◆ **Exercise goal**:
Each line of the material below that holds the word "Correlation" needs to be copied.

◆ **Exercise data**:
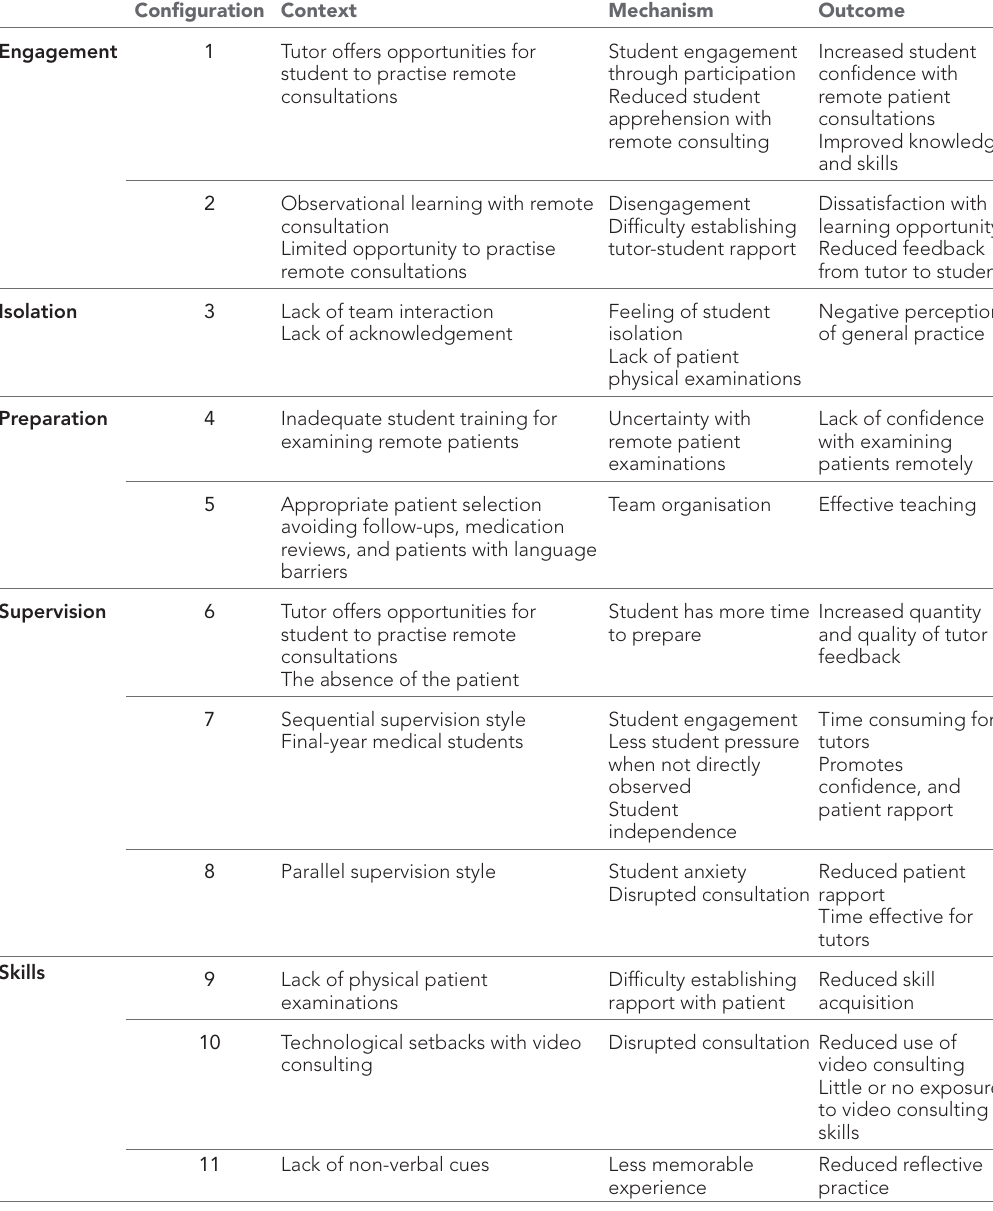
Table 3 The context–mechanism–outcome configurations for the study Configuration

--

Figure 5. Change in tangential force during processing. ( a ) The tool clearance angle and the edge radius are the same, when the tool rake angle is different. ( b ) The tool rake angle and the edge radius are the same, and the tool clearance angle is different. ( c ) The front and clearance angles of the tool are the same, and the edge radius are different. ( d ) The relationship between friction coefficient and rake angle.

...

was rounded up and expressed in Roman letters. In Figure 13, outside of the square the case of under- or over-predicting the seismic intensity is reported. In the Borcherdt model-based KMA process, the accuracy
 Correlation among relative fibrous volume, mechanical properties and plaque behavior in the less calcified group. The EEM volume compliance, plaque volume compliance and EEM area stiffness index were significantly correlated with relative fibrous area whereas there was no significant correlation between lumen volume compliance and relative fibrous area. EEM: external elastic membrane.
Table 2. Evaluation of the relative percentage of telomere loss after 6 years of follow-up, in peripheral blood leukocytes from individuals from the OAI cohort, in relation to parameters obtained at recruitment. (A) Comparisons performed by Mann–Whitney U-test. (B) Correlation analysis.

◆ **Answer space**:
 Correlation among relative fibrous volume, mechanical properties and plaque behavior in the less calcified group. The EEM volume compliance, plaque volume compliance and EEM area stiffness index were significantly correlated with relative fibrous area whereas there was no significant correlation between lumen volume compliance and relative fibrous area. EEM: external elastic membrane.
Table 2. Evaluation of the relative percentage of telomere loss after 6 years of follow-up, in peripheral blood leukocytes from individuals from the OAI cohort, in relation to parameters obtained at recruitment. (A) Comparisons performed by Mann–Whitney U-test. (B) Correlation analysis.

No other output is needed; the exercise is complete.